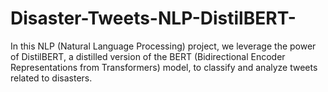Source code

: # Disaster-Tweets-NLP-DistilBERT-
In this NLP (Natural Language Processing) project, we leverage the power of DistilBERT, a distilled version of the BERT (Bidirectional Encoder Representations from Transformers) model, to classify and analyze tweets related to disasters.
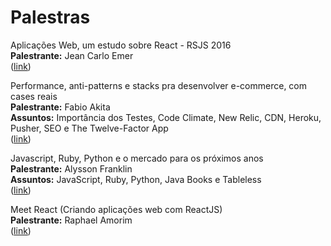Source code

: # Palestras

Aplicações Web, um estudo sobre React - RSJS 2016                                                 
**Palestrante:** Jean Carlo Emer                                                                                       
([link](https://www.youtube.com/watch?v=3Y3jC_AwGF8))                                                

Performance, anti-patterns e stacks pra desenvolver e-commerce, com cases reais                                         
**Palestrante:** Fabio Akita                                                                         
**Assuntos:** Importância dos Testes, Code Climate, New Relic, CDN, Heroku, Pusher, SEO e The Twelve-Factor App  
([link](https://www.youtube.com/watch?v=a2GElG2yDq4))

Javascript, Ruby, Python e o mercado para os próximos anos                
**Palestrante:** Alysson Franklin                  
**Assuntos:** JavaScript, Ruby, Python, Java Books e Tableless                  
([link](https://www.youtube.com/watch?v=SpW9hikuR84)) 

Meet React (Criando aplicações web com ReactJS)             
**Palestrante:** Raphael Amorim       
([link](https://www.youtube.com/watch?v=8DQngR34Q5s))  
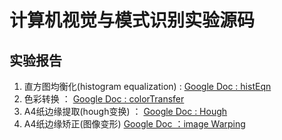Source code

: # 计算机视觉与模式识别实验源码

## 实验报告
1. 直方图均衡化(histogram equalization) : [Google Doc : histEqn](https://docs.google.com/document/d/1nUUfZkj2MxzmywB-vdZZ2fKp5QcJbpeiCVaub7NF5to/edit?usp=sharing)
2. 色彩转换 ： [Google Doc : colorTransfer](https://docs.google.com/document/d/1Xs7vRzzSAfQ1KLfTLFG-r_psOtJA7YBveIwz06riKks/edit?usp=sharing)
3. A4纸边缘提取(hough变换) ： [Google Doc : Hough](https://docs.google.com/document/d/1NPqYcTj0R_17mvCNdp_45wVBWBnI8wGopN5VT67Fm6w/edit?usp=sharing)
4. A4纸边缘矫正(图像变形) [Google Doc ：image Warping](https://docs.google.com/document/d/1ePcSfO367CHRnqIBHSSxy-4vhhbfRTe4RRxYOTrMnfU/edit?usp=sharing)
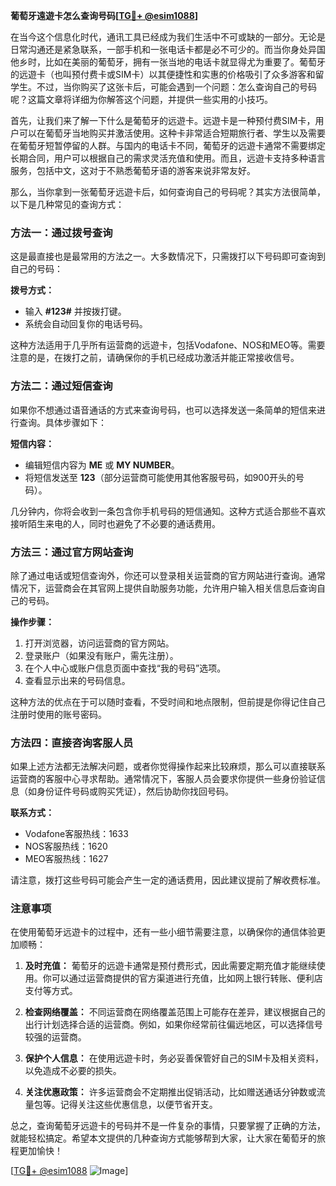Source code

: **葡萄牙遠遊卡怎么查询号码[[TG💪+ @esim1088](https://t.me/s/esim1088)]**

在当今这个信息化时代，通讯工具已经成为我们生活中不可或缺的一部分。无论是日常沟通还是紧急联系，一部手机和一张电话卡都是必不可少的。而当你身处异国他乡时，比如在美丽的葡萄牙，拥有一张当地的电话卡就显得尤为重要了。葡萄牙的远遊卡（也叫预付费卡或SIM卡）以其便捷性和实惠的价格吸引了众多游客和留学生。不过，当你购买了这张卡后，可能会遇到一个问题：怎么查询自己的号码呢？这篇文章将详细为你解答这个问题，并提供一些实用的小技巧。

首先，让我们来了解一下什么是葡萄牙的远遊卡。远遊卡是一种预付费SIM卡，用户可以在葡萄牙当地购买并激活使用。这种卡非常适合短期旅行者、学生以及需要在葡萄牙短暂停留的人群。与国内的电话卡不同，葡萄牙的远遊卡通常不需要绑定长期合同，用户可以根据自己的需求灵活充值和使用。而且，远遊卡支持多种语言服务，包括中文，这对于不熟悉葡萄牙语的游客来说非常友好。

那么，当你拿到一张葡萄牙远遊卡后，如何查询自己的号码呢？其实方法很简单，以下是几种常见的查询方式：

### 方法一：通过拨号查询

这是最直接也是最常用的方法之一。大多数情况下，只需拨打以下号码即可查询到自己的号码：

**拨号方式：**  
- 输入 **#123#** 并按拨打键。  
- 系统会自动回复你的电话号码。

这种方法适用于几乎所有运营商的远遊卡，包括Vodafone、NOS和MEO等。需要注意的是，在拨打之前，请确保你的手机已经成功激活并能正常接收信号。

### 方法二：通过短信查询

如果你不想通过语音通话的方式来查询号码，也可以选择发送一条简单的短信来进行查询。具体步骤如下：

**短信内容：**  
- 编辑短信内容为 **ME** 或 **MY NUMBER**。  
- 将短信发送至 **123**（部分运营商可能使用其他客服号码，如900开头的号码）。  

几分钟内，你将会收到一条包含你手机号码的短信通知。这种方式适合那些不喜欢接听陌生来电的人，同时也避免了不必要的通话费用。

### 方法三：通过官方网站查询

除了通过电话或短信查询外，你还可以登录相关运营商的官方网站进行查询。通常情况下，运营商会在其官网上提供自助服务功能，允许用户输入相关信息后查询自己的号码。

**操作步骤：**
1. 打开浏览器，访问运营商的官方网站。
2. 登录账户（如果没有账户，需先注册）。
3. 在个人中心或账户信息页面中查找“我的号码”选项。
4. 查看显示出来的号码信息。

这种方法的优点在于可以随时查看，不受时间和地点限制，但前提是你得记住自己注册时使用的账号密码。

### 方法四：直接咨询客服人员

如果上述方法都无法解决问题，或者你觉得操作起来比较麻烦，那么可以直接联系运营商的客服中心寻求帮助。通常情况下，客服人员会要求你提供一些身份验证信息（如身份证件号码或购买凭证），然后协助你找回号码。

**联系方式：**
- Vodafone客服热线：1633  
- NOS客服热线：1620  
- MEO客服热线：1627  

请注意，拨打这些号码可能会产生一定的通话费用，因此建议提前了解收费标准。

### 注意事项

在使用葡萄牙远遊卡的过程中，还有一些小细节需要注意，以确保你的通信体验更加顺畅：

1. **及时充值：** 葡萄牙的远遊卡通常是预付费形式，因此需要定期充值才能继续使用。你可以通过运营商提供的官方渠道进行充值，比如网上银行转账、便利店支付等方式。
   
2. **检查网络覆盖：** 不同运营商在网络覆盖范围上可能存在差异，建议根据自己的出行计划选择合适的运营商。例如，如果你经常前往偏远地区，可以选择信号较强的运营商。

3. **保护个人信息：** 在使用远遊卡时，务必妥善保管好自己的SIM卡及相关资料，以免造成不必要的损失。

4. **关注优惠政策：** 许多运营商会不定期推出促销活动，比如赠送通话分钟数或流量包等。记得关注这些优惠信息，以便节省开支。

总之，查询葡萄牙远遊卡的号码并不是一件复杂的事情，只要掌握了正确的方法，就能轻松搞定。希望本文提供的几种查询方式能够帮到大家，让大家在葡萄牙的旅程更加愉快！

[[TG💪+ @esim1088](https://t.me/s/esim1088) ![Image](https://i.postimg.cc/4NQfJmqS/Snipaste-2025-05-13-00-14-12.png)]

════════

Activity ::
Reproduce the source text of every item above line for line, without any change, and leave the pictures out.

Your solution ::
Source code

: # Disaster-Tweets-NLP-DistilBERT-
In this NLP (Natural Language Processing) project, we leverage the power of DistilBERT, a distilled version of the BERT (Bidirectional Encoder Representations from Transformers) model, to classify and analyze tweets related to disasters.
Source code

: # Palestras

Aplicações Web, um estudo sobre React - RSJS 2016                                                 
**Palestrante:** Jean Carlo Emer                                                                                       
([link](https://www.youtube.com/watch?v=3Y3jC_AwGF8))                                                

Performance, anti-patterns e stacks pra desenvolver e-commerce, com cases reais                                         
**Palestrante:** Fabio Akita                                                                         
**Assuntos:** Importância dos Testes, Code Climate, New Relic, CDN, Heroku, Pusher, SEO e The Twelve-Factor App  
([link](https://www.youtube.com/watch?v=a2GElG2yDq4))

Javascript, Ruby, Python e o mercado para os próximos anos                
**Palestrante:** Alysson Franklin                  
**Assuntos:** JavaScript, Ruby, Python, Java Books e Tableless                  
([link](https://www.youtube.com/watch?v=SpW9hikuR84)) 

Meet React (Criando aplicações web com ReactJS)             
**Palestrante:** Raphael Amorim       
([link](https://www.youtube.com/watch?v=8DQngR34Q5s))  
Source code

: # 计算机视觉与模式识别实验源码

## 实验报告
1. 直方图均衡化(histogram equalization) : [Google Doc : histEqn](https://docs.google.com/document/d/1nUUfZkj2MxzmywB-vdZZ2fKp5QcJbpeiCVaub7NF5to/edit?usp=sharing)
2. 色彩转换 ： [Google Doc : colorTransfer](https://docs.google.com/document/d/1Xs7vRzzSAfQ1KLfTLFG-r_psOtJA7YBveIwz06riKks/edit?usp=sharing)
3. A4纸边缘提取(hough变换) ： [Google Doc : Hough](https://docs.google.com/document/d/1NPqYcTj0R_17mvCNdp_45wVBWBnI8wGopN5VT67Fm6w/edit?usp=sharing)
4. A4纸边缘矫正(图像变形) [Google Doc ：image Warping](https://docs.google.com/document/d/1ePcSfO367CHRnqIBHSSxy-4vhhbfRTe4RRxYOTrMnfU/edit?usp=sharing)
Source code

: **葡萄牙遠遊卡怎么查询号码[[TG💪+ @esim1088](https://t.me/s/esim1088)]**

在当今这个信息化时代，通讯工具已经成为我们生活中不可或缺的一部分。无论是日常沟通还是紧急联系，一部手机和一张电话卡都是必不可少的。而当你身处异国他乡时，比如在美丽的葡萄牙，拥有一张当地的电话卡就显得尤为重要了。葡萄牙的远遊卡（也叫预付费卡或SIM卡）以其便捷性和实惠的价格吸引了众多游客和留学生。不过，当你购买了这张卡后，可能会遇到一个问题：怎么查询自己的号码呢？这篇文章将详细为你解答这个问题，并提供一些实用的小技巧。

首先，让我们来了解一下什么是葡萄牙的远遊卡。远遊卡是一种预付费SIM卡，用户可以在葡萄牙当地购买并激活使用。这种卡非常适合短期旅行者、学生以及需要在葡萄牙短暂停留的人群。与国内的电话卡不同，葡萄牙的远遊卡通常不需要绑定长期合同，用户可以根据自己的需求灵活充值和使用。而且，远遊卡支持多种语言服务，包括中文，这对于不熟悉葡萄牙语的游客来说非常友好。

那么，当你拿到一张葡萄牙远遊卡后，如何查询自己的号码呢？其实方法很简单，以下是几种常见的查询方式：

### 方法一：通过拨号查询

这是最直接也是最常用的方法之一。大多数情况下，只需拨打以下号码即可查询到自己的号码：

**拨号方式：**  
- 输入 **#123#** 并按拨打键。  
- 系统会自动回复你的电话号码。

这种方法适用于几乎所有运营商的远遊卡，包括Vodafone、NOS和MEO等。需要注意的是，在拨打之前，请确保你的手机已经成功激活并能正常接收信号。

### 方法二：通过短信查询

如果你不想通过语音通话的方式来查询号码，也可以选择发送一条简单的短信来进行查询。具体步骤如下：

**短信内容：**  
- 编辑短信内容为 **ME** 或 **MY NUMBER**。  
- 将短信发送至 **123**（部分运营商可能使用其他客服号码，如900开头的号码）。  

几分钟内，你将会收到一条包含你手机号码的短信通知。这种方式适合那些不喜欢接听陌生来电的人，同时也避免了不必要的通话费用。

### 方法三：通过官方网站查询

除了通过电话或短信查询外，你还可以登录相关运营商的官方网站进行查询。通常情况下，运营商会在其官网上提供自助服务功能，允许用户输入相关信息后查询自己的号码。

**操作步骤：**
1. 打开浏览器，访问运营商的官方网站。
2. 登录账户（如果没有账户，需先注册）。
3. 在个人中心或账户信息页面中查找“我的号码”选项。
4. 查看显示出来的号码信息。

这种方法的优点在于可以随时查看，不受时间和地点限制，但前提是你得记住自己注册时使用的账号密码。

### 方法四：直接咨询客服人员

如果上述方法都无法解决问题，或者你觉得操作起来比较麻烦，那么可以直接联系运营商的客服中心寻求帮助。通常情况下，客服人员会要求你提供一些身份验证信息（如身份证件号码或购买凭证），然后协助你找回号码。

**联系方式：**
- Vodafone客服热线：1633  
- NOS客服热线：1620  
- MEO客服热线：1627  

请注意，拨打这些号码可能会产生一定的通话费用，因此建议提前了解收费标准。

### 注意事项

在使用葡萄牙远遊卡的过程中，还有一些小细节需要注意，以确保你的通信体验更加顺畅：

1. **及时充值：** 葡萄牙的远遊卡通常是预付费形式，因此需要定期充值才能继续使用。你可以通过运营商提供的官方渠道进行充值，比如网上银行转账、便利店支付等方式。
   
2. **检查网络覆盖：** 不同运营商在网络覆盖范围上可能存在差异，建议根据自己的出行计划选择合适的运营商。例如，如果你经常前往偏远地区，可以选择信号较强的运营商。

3. **保护个人信息：** 在使用远遊卡时，务必妥善保管好自己的SIM卡及相关资料，以免造成不必要的损失。

4. **关注优惠政策：** 许多运营商会不定期推出促销活动，比如赠送通话分钟数或流量包等。记得关注这些优惠信息，以便节省开支。

总之，查询葡萄牙远遊卡的号码并不是一件复杂的事情，只要掌握了正确的方法，就能轻松搞定。希望本文提供的几种查询方式能够帮到大家，让大家在葡萄牙的旅程更加愉快！

[[TG💪+ @esim1088](https://t.me/s/esim1088) ![Image](https://i.postimg.cc/4NQfJmqS/Snipaste-2025-05-13-00-14-12.png)]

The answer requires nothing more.